Still driving? Good (although we hope you’re not reading this and driving). Does your steering wheel shake like crazy when you hit a bump? If your shock absorbers aren’t functioning correctly, the coil won’t absorb the bump enough, and can cause bump steer, shaking the steering wheel.

The same rule applies if you go into a corner and the car dips to the side. If it’s leaning more than usual, something is wrong, and it’s probably the shock absorber.

What do you do about it?

The obvious answer is to replace the shock absorbers, but we don’t mean to be glib about it. Shocks are an important part of the suspension, and if they’re not working right, you’ll have problems with your comfort and your stopping distances. And if you can’t stop, well that’s not going to be a fun time for you and everyone involved.

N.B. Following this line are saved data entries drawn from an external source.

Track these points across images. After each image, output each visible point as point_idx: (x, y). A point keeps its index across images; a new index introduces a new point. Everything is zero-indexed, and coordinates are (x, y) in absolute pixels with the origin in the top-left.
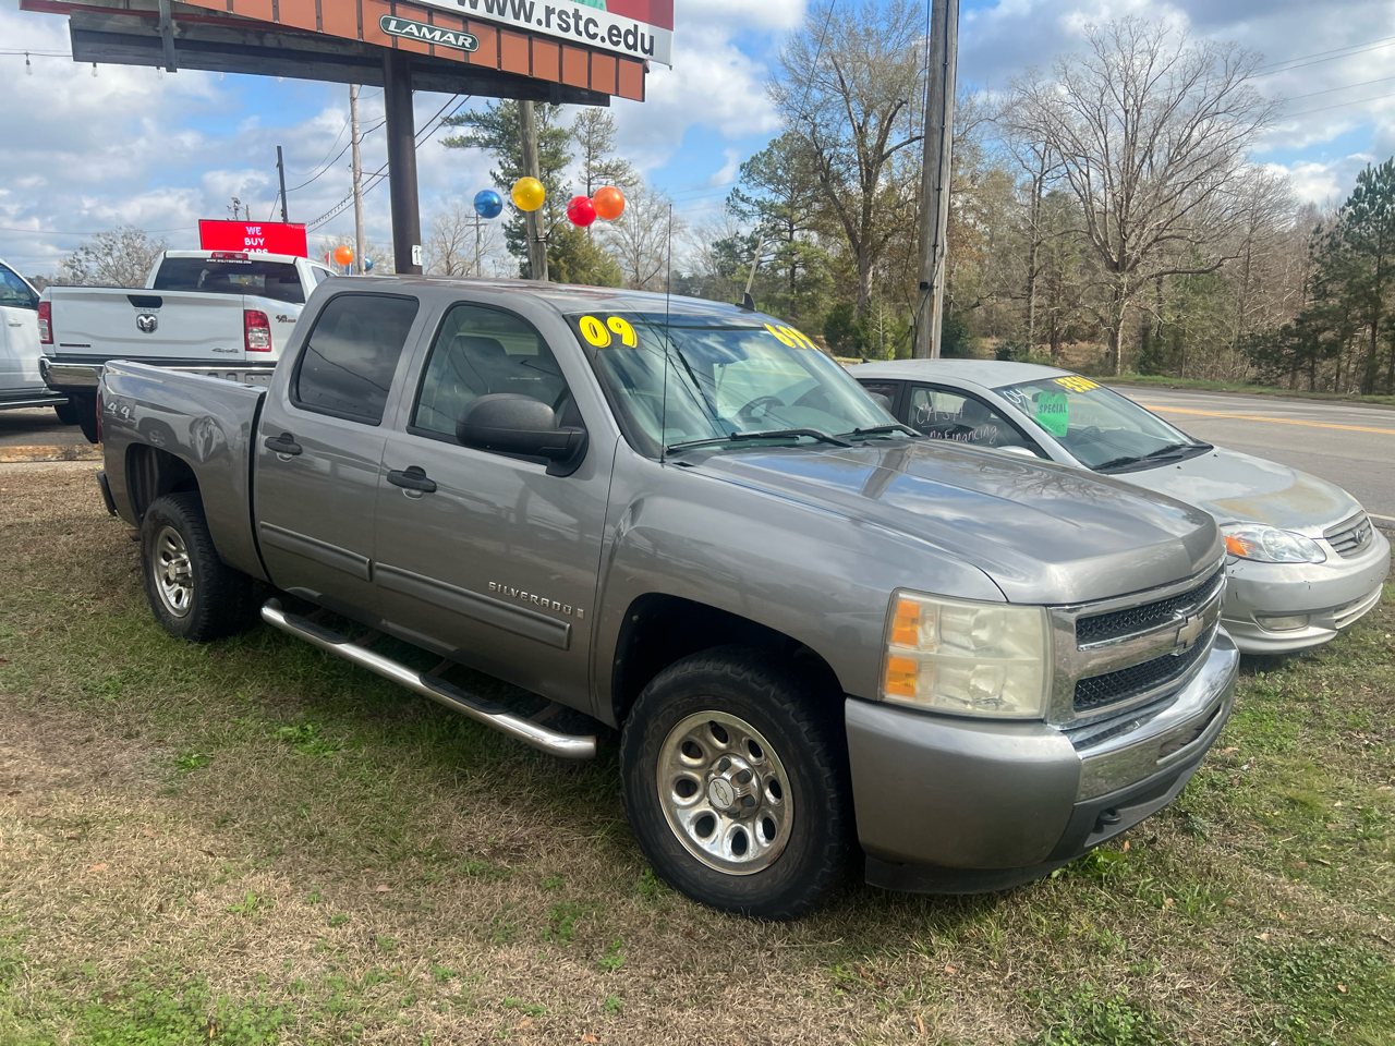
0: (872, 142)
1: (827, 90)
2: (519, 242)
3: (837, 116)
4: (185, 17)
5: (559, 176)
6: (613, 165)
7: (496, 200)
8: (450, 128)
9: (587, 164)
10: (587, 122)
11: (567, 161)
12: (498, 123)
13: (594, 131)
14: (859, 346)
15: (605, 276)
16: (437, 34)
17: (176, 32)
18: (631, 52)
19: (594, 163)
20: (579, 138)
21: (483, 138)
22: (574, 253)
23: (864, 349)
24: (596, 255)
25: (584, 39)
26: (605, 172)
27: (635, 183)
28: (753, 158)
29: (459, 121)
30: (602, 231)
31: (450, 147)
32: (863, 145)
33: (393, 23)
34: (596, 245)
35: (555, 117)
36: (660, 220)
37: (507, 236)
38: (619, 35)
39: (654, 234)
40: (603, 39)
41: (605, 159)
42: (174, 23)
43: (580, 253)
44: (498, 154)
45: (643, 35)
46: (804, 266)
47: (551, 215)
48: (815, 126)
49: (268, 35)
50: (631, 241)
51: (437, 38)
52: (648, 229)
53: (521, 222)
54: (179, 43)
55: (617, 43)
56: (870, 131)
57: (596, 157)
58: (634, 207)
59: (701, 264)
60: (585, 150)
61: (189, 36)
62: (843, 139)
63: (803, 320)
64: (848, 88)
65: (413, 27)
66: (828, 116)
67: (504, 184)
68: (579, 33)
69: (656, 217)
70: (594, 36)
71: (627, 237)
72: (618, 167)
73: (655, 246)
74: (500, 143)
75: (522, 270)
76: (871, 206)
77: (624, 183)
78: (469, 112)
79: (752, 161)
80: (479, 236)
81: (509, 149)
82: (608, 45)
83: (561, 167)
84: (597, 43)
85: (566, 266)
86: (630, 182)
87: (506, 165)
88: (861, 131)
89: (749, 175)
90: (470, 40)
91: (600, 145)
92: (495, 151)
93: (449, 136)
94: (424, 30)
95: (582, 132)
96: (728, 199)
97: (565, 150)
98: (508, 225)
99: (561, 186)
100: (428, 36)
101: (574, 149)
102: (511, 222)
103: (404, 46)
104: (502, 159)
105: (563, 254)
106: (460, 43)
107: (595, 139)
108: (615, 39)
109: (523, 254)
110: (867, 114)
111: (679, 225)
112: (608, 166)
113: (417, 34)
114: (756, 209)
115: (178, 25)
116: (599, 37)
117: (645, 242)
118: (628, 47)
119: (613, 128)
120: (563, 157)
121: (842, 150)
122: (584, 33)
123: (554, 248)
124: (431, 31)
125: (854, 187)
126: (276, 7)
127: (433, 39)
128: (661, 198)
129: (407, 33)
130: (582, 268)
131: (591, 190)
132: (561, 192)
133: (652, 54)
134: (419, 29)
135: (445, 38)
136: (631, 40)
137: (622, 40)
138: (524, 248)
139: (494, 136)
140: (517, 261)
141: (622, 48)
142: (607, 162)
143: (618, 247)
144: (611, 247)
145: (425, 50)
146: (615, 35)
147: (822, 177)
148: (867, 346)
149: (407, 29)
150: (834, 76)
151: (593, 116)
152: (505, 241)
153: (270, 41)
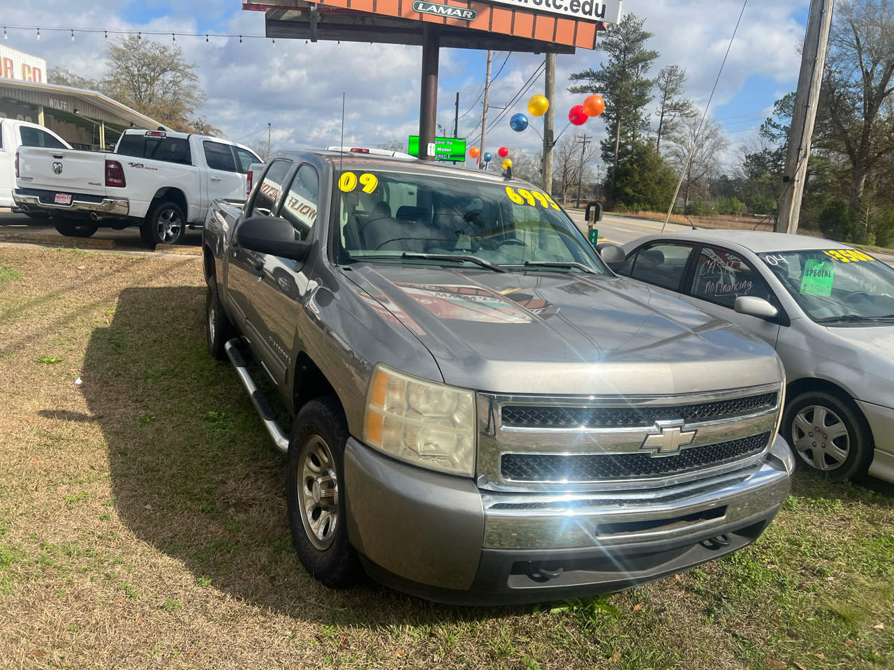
0: (875, 83)
1: (844, 46)
2: (610, 153)
3: (851, 65)
4: (325, 11)
5: (641, 110)
6: (681, 103)
7: (524, 120)
8: (575, 81)
9: (663, 103)
10: (666, 75)
11: (648, 101)
12: (606, 77)
13: (671, 81)
14: (846, 233)
15: (665, 176)
16: (449, 11)
17: (319, 19)
18: (587, 17)
19: (668, 102)
20: (660, 85)
21: (595, 87)
22: (644, 160)
23: (850, 235)
24: (660, 161)
25: (552, 9)
26: (675, 108)
27: (695, 115)
28: (786, 97)
29: (581, 76)
30: (668, 147)
31: (574, 92)
32: (869, 86)
33: (421, 5)
34: (662, 155)
35: (645, 72)
36: (711, 139)
37: (603, 149)
38: (579, 5)
39: (704, 150)
40: (566, 9)
41: (676, 99)
42: (318, 14)
43: (649, 161)
44: (603, 97)
45: (597, 5)
46: (816, 174)
47: (633, 136)
48: (831, 72)
49: (368, 18)
50: (687, 154)
51: (449, 13)
52: (701, 146)
53: (613, 140)
54: (319, 25)
55: (577, 11)
56: (875, 76)
57: (670, 98)
58: (693, 131)
59: (742, 171)
60: (662, 93)
61: (325, 21)
62: (852, 81)
63: (810, 212)
64: (862, 43)
65: (434, 7)
66: (842, 65)
67: (605, 116)
68: (548, 5)
69: (707, 138)
70: (560, 7)
71: (685, 151)
72: (684, 104)
73: (704, 157)
74: (606, 90)
75: (609, 172)
76: (869, 131)
77: (687, 115)
78: (589, 71)
79: (784, 99)
80: (584, 149)
81: (611, 93)
82: (569, 13)
83: (644, 105)
84: (561, 11)
85: (638, 169)
86: (692, 114)
87: (608, 104)
88: (868, 76)
89: (781, 109)
90: (471, 13)
91: (673, 90)
92: (602, 95)
93: (573, 86)
94: (441, 9)
95: (662, 82)
96: (762, 126)
97: (648, 94)
98: (604, 142)
99: (643, 118)
100: (443, 12)
101: (655, 93)
102: (606, 140)
103: (427, 18)
104: (606, 100)
105: (637, 161)
106: (464, 16)
107: (671, 86)
108: (575, 8)
109: (611, 161)
110: (875, 63)
111: (724, 143)
112: (678, 104)
113: (435, 11)
114: (784, 132)
115: (320, 15)
116: (563, 8)
117: (698, 155)
118: (585, 13)
119: (684, 78)
120: (646, 97)
121: (851, 90)
122: (552, 6)
123: (632, 157)
124: (445, 9)
125: (859, 116)
126: (375, 4)
127: (446, 14)
128: (713, 125)
129: (429, 11)
130: (650, 170)
131: (663, 119)
132: (643, 121)
133: (603, 17)
134: (438, 8)
135: (454, 13)
136: (587, 8)
137: (581, 9)
138: (613, 157)
139: (602, 85)
140: (607, 166)
141: (580, 14)
142: (677, 101)
143: (677, 158)
144: (672, 158)
145: (440, 21)
146: (575, 6)
147: (831, 109)
148: (853, 234)
149: (430, 9)
150: (852, 36)
151: (671, 71)
152: (601, 152)
153: (368, 22)
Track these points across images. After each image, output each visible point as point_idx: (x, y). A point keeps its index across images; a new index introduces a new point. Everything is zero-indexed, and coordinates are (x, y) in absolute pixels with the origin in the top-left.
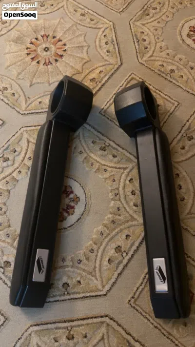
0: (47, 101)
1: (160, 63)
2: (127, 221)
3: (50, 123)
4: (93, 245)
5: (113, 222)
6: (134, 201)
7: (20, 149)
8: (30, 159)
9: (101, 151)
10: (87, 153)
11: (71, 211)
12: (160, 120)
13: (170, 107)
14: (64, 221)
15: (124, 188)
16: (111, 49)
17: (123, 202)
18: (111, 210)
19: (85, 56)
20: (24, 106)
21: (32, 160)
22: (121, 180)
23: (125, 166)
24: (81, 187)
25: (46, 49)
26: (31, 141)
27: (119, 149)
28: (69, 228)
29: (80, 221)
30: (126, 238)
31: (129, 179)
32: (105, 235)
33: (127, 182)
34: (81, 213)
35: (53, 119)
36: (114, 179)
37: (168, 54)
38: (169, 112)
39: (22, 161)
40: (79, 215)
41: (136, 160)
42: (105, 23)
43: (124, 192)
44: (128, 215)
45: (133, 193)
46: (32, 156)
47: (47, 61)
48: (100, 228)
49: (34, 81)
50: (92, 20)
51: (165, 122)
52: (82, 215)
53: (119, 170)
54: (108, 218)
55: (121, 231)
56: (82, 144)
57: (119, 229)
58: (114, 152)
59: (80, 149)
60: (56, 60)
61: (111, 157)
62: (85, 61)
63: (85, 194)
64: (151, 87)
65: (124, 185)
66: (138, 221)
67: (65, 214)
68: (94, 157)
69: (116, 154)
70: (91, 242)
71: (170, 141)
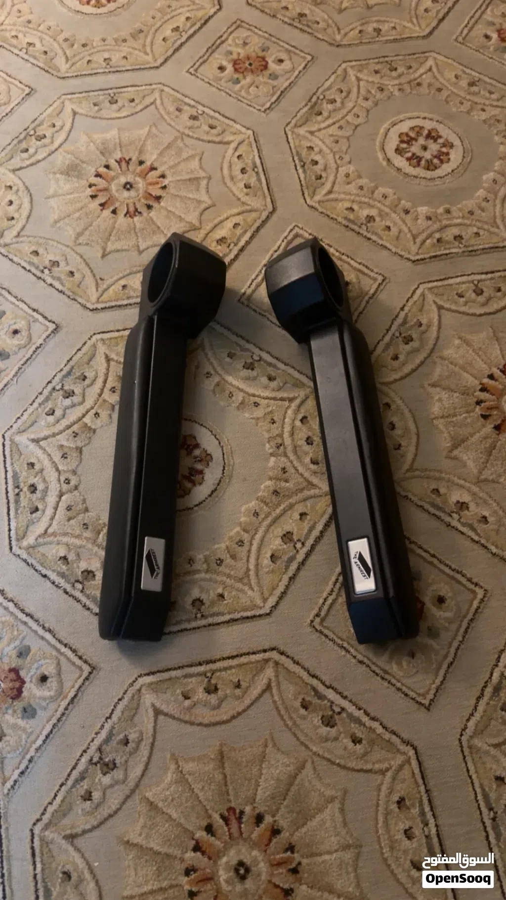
0: (136, 283)
1: (348, 205)
2: (302, 490)
3: (150, 321)
4: (242, 533)
5: (276, 492)
6: (311, 454)
7: (94, 373)
8: (114, 392)
9: (245, 370)
10: (219, 374)
11: (197, 478)
12: (352, 309)
13: (369, 286)
14: (187, 497)
15: (292, 434)
16: (253, 181)
17: (292, 457)
18: (271, 474)
19: (204, 197)
20: (94, 296)
21: (118, 392)
22: (286, 420)
23: (291, 396)
24: (213, 437)
25: (128, 186)
26: (112, 359)
27: (281, 365)
28: (196, 508)
29: (215, 494)
30: (301, 519)
31: (300, 416)
32: (263, 516)
33: (298, 423)
34: (217, 482)
35: (154, 314)
36: (272, 419)
37: (361, 188)
38: (367, 294)
39: (100, 395)
40: (214, 484)
41: (311, 384)
42: (238, 133)
43: (293, 440)
44: (302, 480)
45: (309, 441)
46: (118, 386)
47: (132, 209)
48: (253, 504)
49: (110, 247)
50: (212, 127)
51: (361, 313)
52: (218, 484)
53: (280, 402)
54: (265, 487)
55: (291, 506)
56: (209, 360)
57: (287, 503)
58: (271, 371)
59: (208, 368)
60: (149, 207)
61: (264, 380)
62: (203, 206)
63: (222, 447)
64: (331, 251)
65: (293, 427)
66: (320, 488)
67: (188, 485)
68: (235, 383)
69: (273, 374)
70: (238, 529)
71: (371, 347)
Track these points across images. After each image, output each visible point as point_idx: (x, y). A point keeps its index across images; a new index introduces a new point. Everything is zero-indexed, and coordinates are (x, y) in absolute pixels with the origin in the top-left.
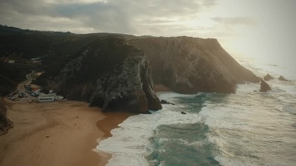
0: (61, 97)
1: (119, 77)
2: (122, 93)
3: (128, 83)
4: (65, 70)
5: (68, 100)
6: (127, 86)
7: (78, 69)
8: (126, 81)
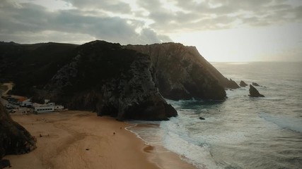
0: (61, 107)
1: (131, 82)
2: (138, 99)
3: (143, 88)
4: (58, 77)
5: (69, 110)
6: (142, 91)
7: (74, 76)
8: (141, 87)
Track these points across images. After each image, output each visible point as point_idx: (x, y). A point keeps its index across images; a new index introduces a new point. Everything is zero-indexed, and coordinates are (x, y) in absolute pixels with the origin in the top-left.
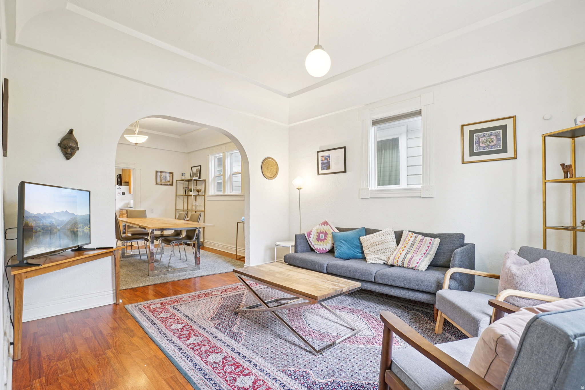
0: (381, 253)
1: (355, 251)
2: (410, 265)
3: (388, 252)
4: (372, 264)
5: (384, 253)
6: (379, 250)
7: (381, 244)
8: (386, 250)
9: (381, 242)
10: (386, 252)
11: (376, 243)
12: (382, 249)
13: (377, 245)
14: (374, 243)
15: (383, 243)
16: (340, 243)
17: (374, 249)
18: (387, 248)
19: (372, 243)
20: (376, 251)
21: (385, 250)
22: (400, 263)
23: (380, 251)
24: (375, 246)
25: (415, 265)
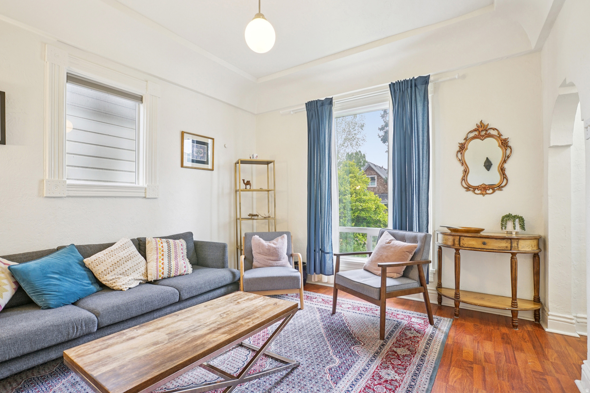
0: (132, 272)
1: (84, 284)
2: (178, 272)
3: (141, 267)
4: (131, 290)
5: (137, 270)
6: (129, 268)
7: (129, 260)
8: (138, 266)
9: (128, 258)
10: (139, 269)
11: (123, 261)
12: (132, 267)
13: (125, 263)
14: (119, 262)
15: (132, 259)
16: (47, 280)
17: (121, 270)
18: (138, 263)
19: (116, 262)
20: (126, 271)
21: (136, 267)
22: (166, 275)
23: (131, 270)
24: (121, 265)
25: (184, 270)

Replacing shocks can be difficult or it can be easy, it all depends on what you’re driving. If it’s an older vehicle, the shocks and coil springs are likely separate assemblies, which means you can replace the shocks on their own. If you’ve got a new vehicle though, you might have a strut, and that’s a whole other thing.

Struts are shock absorbers that are mated with the coil springs in one assembly. As a result the whole thing is under pressure, so it takes specialized tools to separate the two. Can you do the job at home on your own? Sure. But you’ll need a spring compressor to do it correctly, and you’ll want to get an alignment afterwards, too.

Don’t freak out, but fix it. Soon.

That’s the takeaway here. If your shock absorbers are worn you need to replace them as soon as possible. It’s the safest thing for you and everyone that drives near you, so take the time to make it happen.